# Sheltering a pidgeon that started following me outside



## AbulJemes (Aug 23, 2017)

Hey, I was outside a couple days ago, and I came across a flock of pigeons, they all flew away except one and it started following me around. He's pretty cute so I took him in.

Im keeping him in a cat cage at the moment (Don't have cat anymore) Which I lined with shredded paper, and put a couple of containers for food and water in. I do take him out of it when I'm home though cause I feel bad for him being in a small space.

Anyway, he cant fly properly, if I set him down he just flies back up on my shoulder, and if I throw him up he just hovers back down. 

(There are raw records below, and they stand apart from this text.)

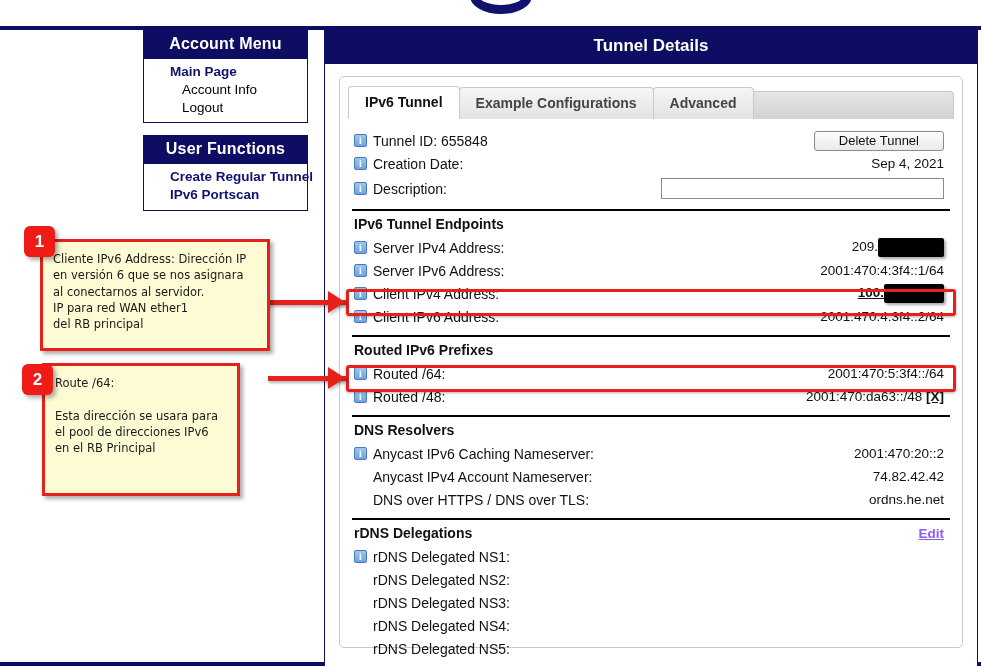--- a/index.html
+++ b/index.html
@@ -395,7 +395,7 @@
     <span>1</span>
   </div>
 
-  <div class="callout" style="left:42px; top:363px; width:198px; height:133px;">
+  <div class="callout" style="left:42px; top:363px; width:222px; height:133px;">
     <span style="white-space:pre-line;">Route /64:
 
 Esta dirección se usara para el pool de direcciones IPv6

Here's a few photo's I took of him: http://imgur.com/a/IgIGR

I just wanted to know mainly if there's an issue with what I'm doing, if there's anything wrong with him , and what would be the best thing to do now? 

Thanks.


----------



## cwebster (Dec 11, 2010)

Your bird looks like a lost domestic who took up with a flock. Would just adopt him, if he or she is that tame. Does he have pigeon mix, water, and grit? Very pretty bird!


----------



## FredaH (Apr 5, 2016)

What a lovely bird. I feel he should be able to fly though and wonder if he's lacking calcium and D3. Along with what cwebster has said he needs he will also need a calcium and vitamin D3 supplement because he's now an indoor bird and won't get it from the sun. You can buy pigeon calcium supplement liquid online that you add to his water a couple of times a week, Calciboost, Calcivet and ZolcalD are three you could search for. If he's lacking calcium that may be why he can't fly properly. 
What's his droppings like? A pic of those would be good.


----------